TEXTO DE LECTURA:
===

En España hay 18,938 países o pueblos, distribuidos en ochomil y pico municipios. Sólo en Burgos hay más de mil. Luego obviamente España, al igual que cualquier otro Estado, es un país de países.

País, como pays en francés o paese en italiano, es un término polisémico. Remite tanto a lo más pequeño, al vinico del país, a la aldea, como al conjunto de la nación.

Y voy al segundo concepto, esquivo y tramposo donde los haya. Al inicio de la revolución francesa se dintinguió entre soberanía nacional y soberanía popular. El debate acerca de cuál era el sujeto de soberanía se fue diluyendo; y pueblo y nación vinieron a usarse casi como sinónimos. Sin embargo, la cosa se enredó hasta límites insospechados cuando comenzó a hablarse de nación cultural. En todo caso, nación remite a las gentes, aux citoyens y a la cosa cultural; antes que al territorio que definían reinos, imperios y derechos dinásticos. Lo que resulta inquietante es cómo el término nación dejó de tener esas connotaciones democráticas iniciales y se convirtió en un peligroso fetiche, casi una pesadilla para la historia europea contemporánea. Y esgrimido habitualmente por los más detestables intereses, vuelve una y otra vez a protagonizar tan tramposo debate.

¿Somos un Estado plurinacional? Claro, todos lo son. En EE UU se distingue nítidamente entre nationality y citizenship. De tal guisa que nada impide a un ciudadano americano de Wisconsin reivindicar su nacionalidad húngara al tiempo que envuelve en barras y estrellas su bonita casa a las afueras de Milwaukee.

El peligro surge al cruzar estos ingenios culturales de borrosos perfiles con la reivindicación de un territorio en exclusiva. La historia, irrespetuosa con lenguas e identidades culturales, situó a cada grupo humano donde le vino en gana. Los hizo compartir espacios y mezclarse. Las gentes van y vienen, y por el camino se entretienen. Que se lo cuenten a los búlgaros, una pueblo originario de Asia central, dicen que medio emparentado con los hunos de Atila, que es primero desplazado hacia el Volga y Mar Negro, donde adopta una lengua eslava, para acabar creando un estado en los Balcanes sobre la antigua Tracia.

===

CONJUNTO DE DATOS:
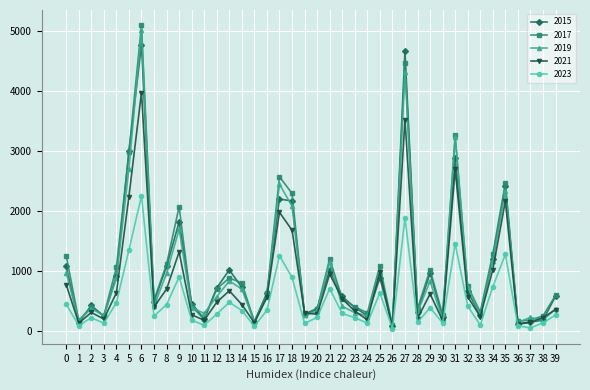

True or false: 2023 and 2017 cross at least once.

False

===

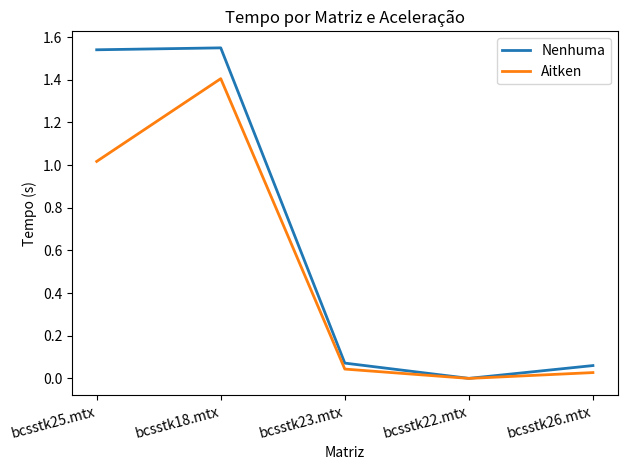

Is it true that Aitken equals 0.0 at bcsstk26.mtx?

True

===

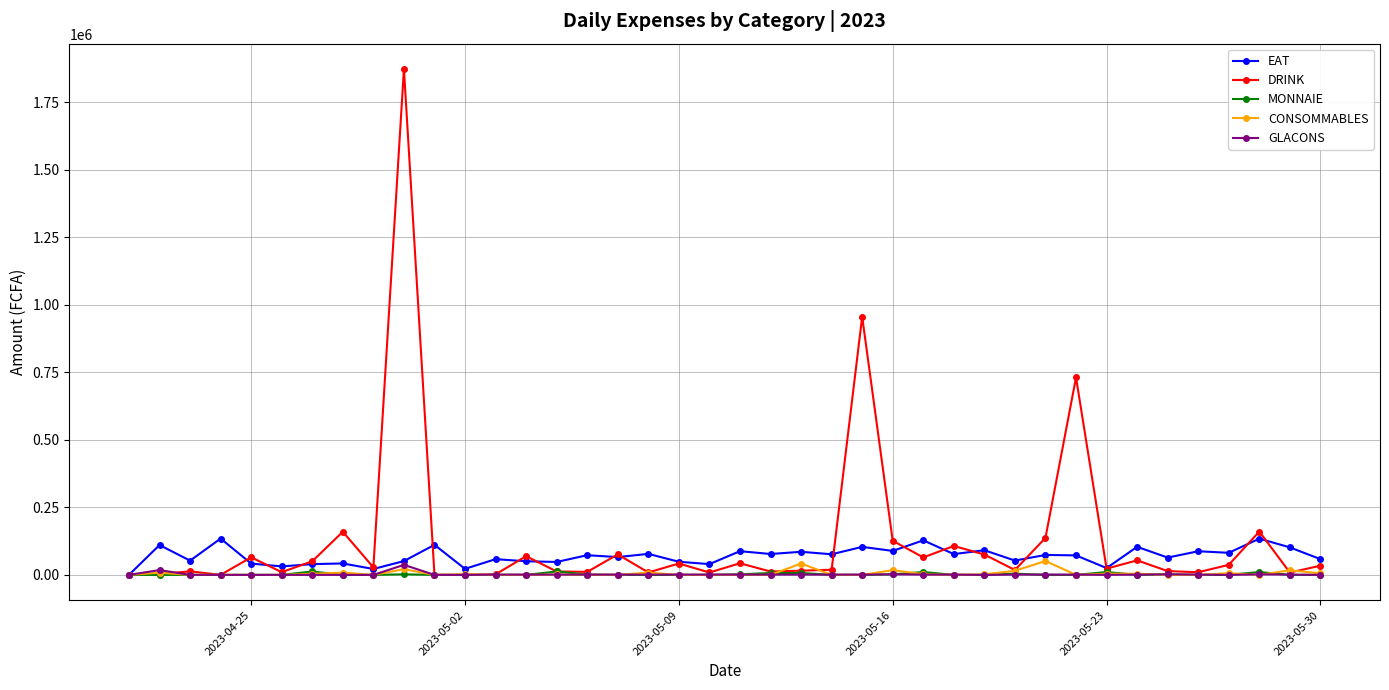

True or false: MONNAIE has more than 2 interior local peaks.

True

===

ENUNCIADO:
Según el texto de lectura, ¿entre qué dos términos se distingue nítidamente en EE UU? Las filas proceden de una fuente distinta.

RESULTADO:
Entre nationality y citizenship.